▶ STATED EXERCISE: Format every line in the records below as a Markdown table with the columns Row and Line. Number each row and leave out blank lines.

▶ EXCERPTED RECORDS:

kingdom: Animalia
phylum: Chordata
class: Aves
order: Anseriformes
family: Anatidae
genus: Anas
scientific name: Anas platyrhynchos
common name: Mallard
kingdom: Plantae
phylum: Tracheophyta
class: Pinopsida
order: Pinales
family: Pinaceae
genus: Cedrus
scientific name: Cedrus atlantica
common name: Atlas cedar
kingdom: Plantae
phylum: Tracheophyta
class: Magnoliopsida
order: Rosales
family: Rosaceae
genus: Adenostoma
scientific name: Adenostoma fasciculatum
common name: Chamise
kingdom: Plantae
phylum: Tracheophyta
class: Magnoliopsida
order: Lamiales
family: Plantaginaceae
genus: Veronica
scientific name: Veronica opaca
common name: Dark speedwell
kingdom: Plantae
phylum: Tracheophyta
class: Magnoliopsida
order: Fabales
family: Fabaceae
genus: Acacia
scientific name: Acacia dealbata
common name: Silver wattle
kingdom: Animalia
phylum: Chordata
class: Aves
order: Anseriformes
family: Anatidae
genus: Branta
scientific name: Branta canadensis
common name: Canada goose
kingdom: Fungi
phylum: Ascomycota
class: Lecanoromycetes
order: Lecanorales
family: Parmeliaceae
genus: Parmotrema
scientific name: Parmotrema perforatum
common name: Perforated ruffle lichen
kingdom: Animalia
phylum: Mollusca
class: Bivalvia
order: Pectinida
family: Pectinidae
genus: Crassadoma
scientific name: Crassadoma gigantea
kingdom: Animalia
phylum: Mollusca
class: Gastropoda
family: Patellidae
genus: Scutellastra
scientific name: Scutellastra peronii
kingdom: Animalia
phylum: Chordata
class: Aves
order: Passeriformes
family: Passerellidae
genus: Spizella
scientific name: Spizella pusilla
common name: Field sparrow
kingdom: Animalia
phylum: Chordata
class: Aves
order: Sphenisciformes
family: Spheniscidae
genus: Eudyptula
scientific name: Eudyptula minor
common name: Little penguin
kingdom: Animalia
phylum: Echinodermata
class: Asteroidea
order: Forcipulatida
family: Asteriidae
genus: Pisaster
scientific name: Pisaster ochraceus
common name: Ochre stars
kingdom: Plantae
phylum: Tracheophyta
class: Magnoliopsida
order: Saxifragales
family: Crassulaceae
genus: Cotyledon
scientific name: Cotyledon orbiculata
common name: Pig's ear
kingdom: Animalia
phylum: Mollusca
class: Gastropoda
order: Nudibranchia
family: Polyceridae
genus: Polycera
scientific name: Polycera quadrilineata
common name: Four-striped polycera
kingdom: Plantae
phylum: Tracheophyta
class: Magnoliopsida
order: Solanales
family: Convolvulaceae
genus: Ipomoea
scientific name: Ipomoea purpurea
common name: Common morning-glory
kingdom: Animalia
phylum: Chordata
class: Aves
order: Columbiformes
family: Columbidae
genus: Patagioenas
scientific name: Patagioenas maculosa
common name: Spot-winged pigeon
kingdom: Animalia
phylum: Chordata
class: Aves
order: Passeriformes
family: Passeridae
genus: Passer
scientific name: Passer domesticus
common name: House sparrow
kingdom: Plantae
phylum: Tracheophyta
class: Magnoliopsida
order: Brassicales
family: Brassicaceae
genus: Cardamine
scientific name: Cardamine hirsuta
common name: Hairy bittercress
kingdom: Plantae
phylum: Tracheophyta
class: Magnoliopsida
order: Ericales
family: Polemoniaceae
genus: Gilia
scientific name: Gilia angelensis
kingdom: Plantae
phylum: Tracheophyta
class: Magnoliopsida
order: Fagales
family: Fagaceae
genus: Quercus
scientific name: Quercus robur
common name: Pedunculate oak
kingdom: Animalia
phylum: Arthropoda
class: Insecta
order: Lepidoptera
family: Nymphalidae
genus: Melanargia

▶ THE SOLUTION:
| Row | Line |
|---|---|
| 1 | kingdom: Animalia |
| 2 | phylum: Chordata |
| 3 | class: Aves |
| 4 | order: Anseriformes |
| 5 | family: Anatidae |
| 6 | genus: Anas |
| 7 | scientific name: Anas platyrhynchos |
| 8 | common name: Mallard |
| 9 | kingdom: Plantae |
| 10 | phylum: Tracheophyta |
| 11 | class: Pinopsida |
| 12 | order: Pinales |
| 13 | family: Pinaceae |
| 14 | genus: Cedrus |
| 15 | scientific name: Cedrus atlantica |
| 16 | common name: Atlas cedar |
| 17 | kingdom: Plantae |
| 18 | phylum: Tracheophyta |
| 19 | class: Magnoliopsida |
| 20 | order: Rosales |
| 21 | family: Rosaceae |
| 22 | genus: Adenostoma |
| 23 | scientific name: Adenostoma fasciculatum |
| 24 | common name: Chamise |
| 25 | kingdom: Plantae |
| 26 | phylum: Tracheophyta |
| 27 | class: Magnoliopsida |
| 28 | order: Lamiales |
| 29 | family: Plantaginaceae |
| 30 | genus: Veronica |
| 31 | scientific name: Veronica opaca |
| 32 | common name: Dark speedwell |
| 33 | kingdom: Plantae |
| 34 | phylum: Tracheophyta |
| 35 | class: Magnoliopsida |
| 36 | order: Fabales |
| 37 | family: Fabaceae |
| 38 | genus: Acacia |
| 39 | scientific name: Acacia dealbata |
| 40 | common name: Silver wattle |
| 41 | kingdom: Animalia |
| 42 | phylum: Chordata |
| 43 | class: Aves |
| 44 | order: Anseriformes |
| 45 | family: Anatidae |
| 46 | genus: Branta |
| 47 | scientific name: Branta canadensis |
| 48 | common name: Canada goose |
| 49 | kingdom: Fungi |
| 50 | phylum: Ascomycota |
| 51 | class: Lecanoromycetes |
| 52 | order: Lecanorales |
| 53 | family: Parmeliaceae |
| 54 | genus: Parmotrema |
| 55 | scientific name: Parmotrema perforatum |
| 56 | common name: Perforated ruffle lichen |
| 57 | kingdom: Animalia |
| 58 | phylum: Mollusca |
| 59 | class: Bivalvia |
| 60 | order: Pectinida |
| 61 | family: Pectinidae |
| 62 | genus: Crassadoma |
| 63 | scientific name: Crassadoma gigantea |
| 64 | kingdom: Animalia |
| 65 | phylum: Mollusca |
| 66 | class: Gastropoda |
| 67 | family: Patellidae |
| 68 | genus: Scutellastra |
| 69 | scientific name: Scutellastra peronii |
| 70 | kingdom: Animalia |
| 71 | phylum: Chordata |
| 72 | class: Aves |
| 73 | order: Passeriformes |
| 74 | family: Passerellidae |
| 75 | genus: Spizella |
| 76 | scientific name: Spizella pusilla |
| 77 | common name: Field sparrow |
| 78 | kingdom: Animalia |
| 79 | phylum: Chordata |
| 80 | class: Aves |
| 81 | order: Sphenisciformes |
| 82 | family: Spheniscidae |
| 83 | genus: Eudyptula |
| 84 | scientific name: Eudyptula minor |
| 85 | common name: Little penguin |
| 86 | kingdom: Animalia |
| 87 | phylum: Echinodermata |
| 88 | class: Asteroidea |
| 89 | order: Forcipulatida |
| 90 | family: Asteriidae |
| 91 | genus: Pisaster |
| 92 | scientific name: Pisaster ochraceus |
| 93 | common name: Ochre stars |
| 94 | kingdom: Plantae |
| 95 | phylum: Tracheophyta |
| 96 | class: Magnoliopsida |
| 97 | order: Saxifragales |
| 98 | family: Crassulaceae |
| 99 | genus: Cotyledon |
| 100 | scientific name: Cotyledon orbiculata |
| 101 | common name: Pig's ear |
| 102 | kingdom: Animalia |
| 103 | phylum: Mollusca |
| 104 | class: Gastropoda |
| 105 | order: Nudibranchia |
| 106 | family: Polyceridae |
| 107 | genus: Polycera |
| 108 | scientific name: Polycera quadrilineata |
| 109 | common name: Four-striped polycera |
| 110 | kingdom: Plantae |
| 111 | phylum: Tracheophyta |
| 112 | class: Magnoliopsida |
| 113 | order: Solanales |
| 114 | family: Convolvulaceae |
| 115 | genus: Ipomoea |
| 116 | scientific name: Ipomoea purpurea |
| 117 | common name: Common morning-glory |
| 118 | kingdom: Animalia |
| 119 | phylum: Chordata |
| 120 | class: Aves |
| 121 | order: Columbiformes |
| 122 | family: Columbidae |
| 123 | genus: Patagioenas |
| 124 | scientific name: Patagioenas maculosa |
| 125 | common name: Spot-winged pigeon |
| 126 | kingdom: Animalia |
| 127 | phylum: Chordata |
| 128 | class: Aves |
| 129 | order: Passeriformes |
| 130 | family: Passeridae |
| 131 | genus: Passer |
| 132 | scientific name: Passer domesticus |
| 133 | common name: House sparrow |
| 134 | kingdom: Plantae |
| 135 | phylum: Tracheophyta |
| 136 | class: Magnoliopsida |
| 137 | order: Brassicales |
| 138 | family: Brassicaceae |
| 139 | genus: Cardamine |
| 140 | scientific name: Cardamine hirsuta |
| 141 | common name: Hairy bittercress |
| 142 | kingdom: Plantae |
| 143 | phylum: Tracheophyta |
| 144 | class: Magnoliopsida |
| 145 | order: Ericales |
| 146 | family: Polemoniaceae |
| 147 | genus: Gilia |
| 148 | scientific name: Gilia angelensis |
| 149 | kingdom: Plantae |
| 150 | phylum: Tracheophyta |
| 151 | class: Magnoliopsida |
| 152 | order: Fagales |
| 153 | family: Fagaceae |
| 154 | genus: Quercus |
| 155 | scientific name: Quercus robur |
| 156 | common name: Pedunculate oak |
| 157 | kingdom: Animalia |
| 158 | phylum: Arthropoda |
| 159 | class: Insecta |
| 160 | order: Lepidoptera |
| 161 | family: Nymphalidae |
| 162 | genus: Melanargia |